==== EXERCISE DATA ====

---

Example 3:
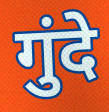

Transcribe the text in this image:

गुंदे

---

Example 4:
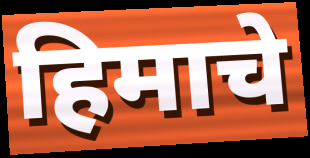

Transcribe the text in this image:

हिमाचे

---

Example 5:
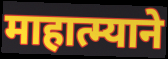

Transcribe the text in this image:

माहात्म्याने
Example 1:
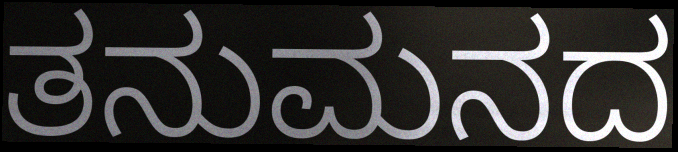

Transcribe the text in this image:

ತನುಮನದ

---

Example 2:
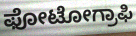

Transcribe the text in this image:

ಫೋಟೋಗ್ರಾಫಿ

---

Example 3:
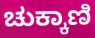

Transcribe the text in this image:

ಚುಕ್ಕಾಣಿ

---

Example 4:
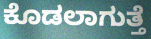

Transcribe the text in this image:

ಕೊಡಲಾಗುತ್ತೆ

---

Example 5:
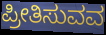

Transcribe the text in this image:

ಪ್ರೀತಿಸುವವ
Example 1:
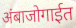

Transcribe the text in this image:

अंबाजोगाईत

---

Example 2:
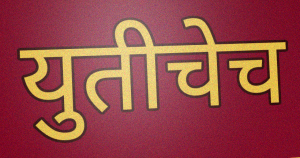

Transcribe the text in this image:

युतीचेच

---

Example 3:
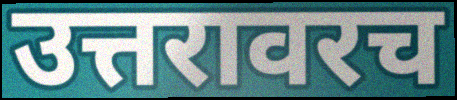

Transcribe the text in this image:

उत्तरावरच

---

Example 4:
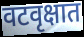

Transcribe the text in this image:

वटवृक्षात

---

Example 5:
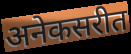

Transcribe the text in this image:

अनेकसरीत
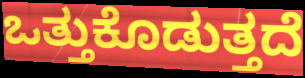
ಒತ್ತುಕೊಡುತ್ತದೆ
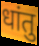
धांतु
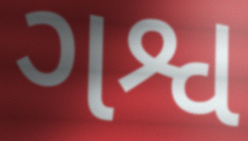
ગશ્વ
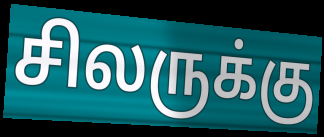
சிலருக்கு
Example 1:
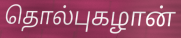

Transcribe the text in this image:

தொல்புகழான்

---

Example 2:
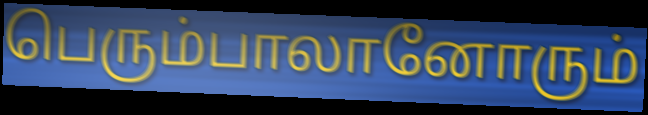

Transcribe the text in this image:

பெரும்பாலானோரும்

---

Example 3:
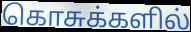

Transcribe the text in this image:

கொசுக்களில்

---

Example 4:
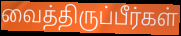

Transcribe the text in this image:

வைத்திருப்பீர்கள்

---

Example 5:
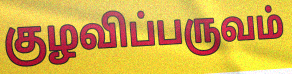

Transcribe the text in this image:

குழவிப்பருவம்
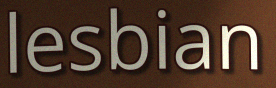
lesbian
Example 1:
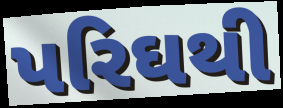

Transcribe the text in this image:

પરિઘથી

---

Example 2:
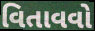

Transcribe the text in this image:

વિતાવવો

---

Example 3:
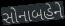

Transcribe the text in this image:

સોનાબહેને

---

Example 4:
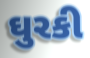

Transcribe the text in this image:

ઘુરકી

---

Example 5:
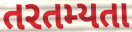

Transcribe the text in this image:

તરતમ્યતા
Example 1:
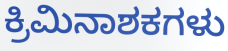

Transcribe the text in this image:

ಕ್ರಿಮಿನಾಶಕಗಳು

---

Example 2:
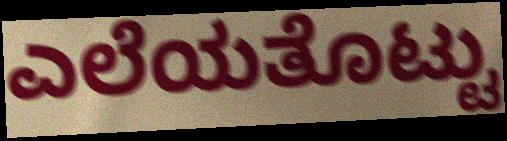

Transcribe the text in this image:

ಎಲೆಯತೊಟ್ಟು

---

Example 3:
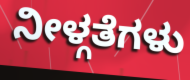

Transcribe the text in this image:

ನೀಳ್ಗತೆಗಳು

====

* ASSIGNED TASK: Your answer must be an exact copy of the listing, minus its pictures.

* RESULT OF THIS EXERCISE:
---

Example 3:

Transcribe the text in this image:

गुंदे

---

Example 4:

Transcribe the text in this image:

हिमाचे

---

Example 5:

Transcribe the text in this image:

माहात्म्याने
Example 1:

Transcribe the text in this image:

ತನುಮನದ

---

Example 2:

Transcribe the text in this image:

ಫೋಟೋಗ್ರಾಫಿ

---

Example 3:

Transcribe the text in this image:

ಚುಕ್ಕಾಣಿ

---

Example 4:

Transcribe the text in this image:

ಕೊಡಲಾಗುತ್ತೆ

---

Example 5:

Transcribe the text in this image:

ಪ್ರೀತಿಸುವವ
Example 1:

Transcribe the text in this image:

अंबाजोगाईत

---

Example 2:

Transcribe the text in this image:

युतीचेच

---

Example 3:

Transcribe the text in this image:

उत्तरावरच

---

Example 4:

Transcribe the text in this image:

वटवृक्षात

---

Example 5:

Transcribe the text in this image:

अनेकसरीत
ಒತ್ತುಕೊಡುತ್ತದೆ
धांतु
ગશ્વ
சிலருக்கு
Example 1:

Transcribe the text in this image:

தொல்புகழான்

---

Example 2:

Transcribe the text in this image:

பெரும்பாலானோரும்

---

Example 3:

Transcribe the text in this image:

கொசுக்களில்

---

Example 4:

Transcribe the text in this image:

வைத்திருப்பீர்கள்

---

Example 5:

Transcribe the text in this image:

குழவிப்பருவம்
lesbian
Example 1:

Transcribe the text in this image:

પરિઘથી

---

Example 2:

Transcribe the text in this image:

વિતાવવો

---

Example 3:

Transcribe the text in this image:

સોનાબહેને

---

Example 4:

Transcribe the text in this image:

ઘુરકી

---

Example 5:

Transcribe the text in this image:

તરતમ્યતા
Example 1:

Transcribe the text in this image:

ಕ್ರಿಮಿನಾಶಕಗಳು

---

Example 2:

Transcribe the text in this image:

ಎಲೆಯತೊಟ್ಟು

---

Example 3:

Transcribe the text in this image:

ನೀಳ್ಗತೆಗಳು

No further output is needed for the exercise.